(WHAT YOU SHOULD DO) Read through the records. Copy each line that has the word "Acts".

(RECORDS TO USE)
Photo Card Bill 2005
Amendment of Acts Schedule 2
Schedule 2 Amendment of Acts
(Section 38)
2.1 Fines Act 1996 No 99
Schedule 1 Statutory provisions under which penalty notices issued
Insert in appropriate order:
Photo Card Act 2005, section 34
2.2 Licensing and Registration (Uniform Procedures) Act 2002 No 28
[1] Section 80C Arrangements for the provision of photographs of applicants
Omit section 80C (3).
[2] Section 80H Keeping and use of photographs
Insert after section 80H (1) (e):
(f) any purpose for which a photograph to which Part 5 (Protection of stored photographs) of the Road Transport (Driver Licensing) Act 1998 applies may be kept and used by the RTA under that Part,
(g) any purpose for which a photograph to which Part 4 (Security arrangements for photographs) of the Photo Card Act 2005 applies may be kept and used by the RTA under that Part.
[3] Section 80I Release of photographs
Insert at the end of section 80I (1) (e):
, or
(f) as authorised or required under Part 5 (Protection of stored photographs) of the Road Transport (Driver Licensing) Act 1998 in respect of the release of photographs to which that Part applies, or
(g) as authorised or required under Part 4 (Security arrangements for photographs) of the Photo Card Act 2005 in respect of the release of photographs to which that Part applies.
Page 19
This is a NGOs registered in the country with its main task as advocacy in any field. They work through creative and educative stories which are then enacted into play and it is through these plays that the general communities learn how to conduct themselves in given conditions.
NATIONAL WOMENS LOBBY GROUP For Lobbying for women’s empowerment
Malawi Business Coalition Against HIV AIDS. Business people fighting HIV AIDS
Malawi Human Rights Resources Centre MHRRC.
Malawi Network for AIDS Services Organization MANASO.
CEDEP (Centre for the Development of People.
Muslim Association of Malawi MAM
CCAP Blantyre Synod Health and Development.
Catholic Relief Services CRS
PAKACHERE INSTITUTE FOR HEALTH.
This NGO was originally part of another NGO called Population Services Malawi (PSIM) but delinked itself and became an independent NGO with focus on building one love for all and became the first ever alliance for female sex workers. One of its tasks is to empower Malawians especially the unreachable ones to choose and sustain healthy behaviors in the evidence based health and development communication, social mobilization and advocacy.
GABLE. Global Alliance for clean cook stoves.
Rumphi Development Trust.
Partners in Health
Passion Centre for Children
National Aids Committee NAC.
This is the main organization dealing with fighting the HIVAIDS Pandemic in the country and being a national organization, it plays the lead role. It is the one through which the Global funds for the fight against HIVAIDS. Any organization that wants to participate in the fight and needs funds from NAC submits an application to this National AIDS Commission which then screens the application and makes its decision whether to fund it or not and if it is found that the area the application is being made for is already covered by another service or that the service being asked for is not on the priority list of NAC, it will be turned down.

(ANSWER TO THE EXERCISE)
Amendment of Acts Schedule 2
Schedule 2 Amendment of Acts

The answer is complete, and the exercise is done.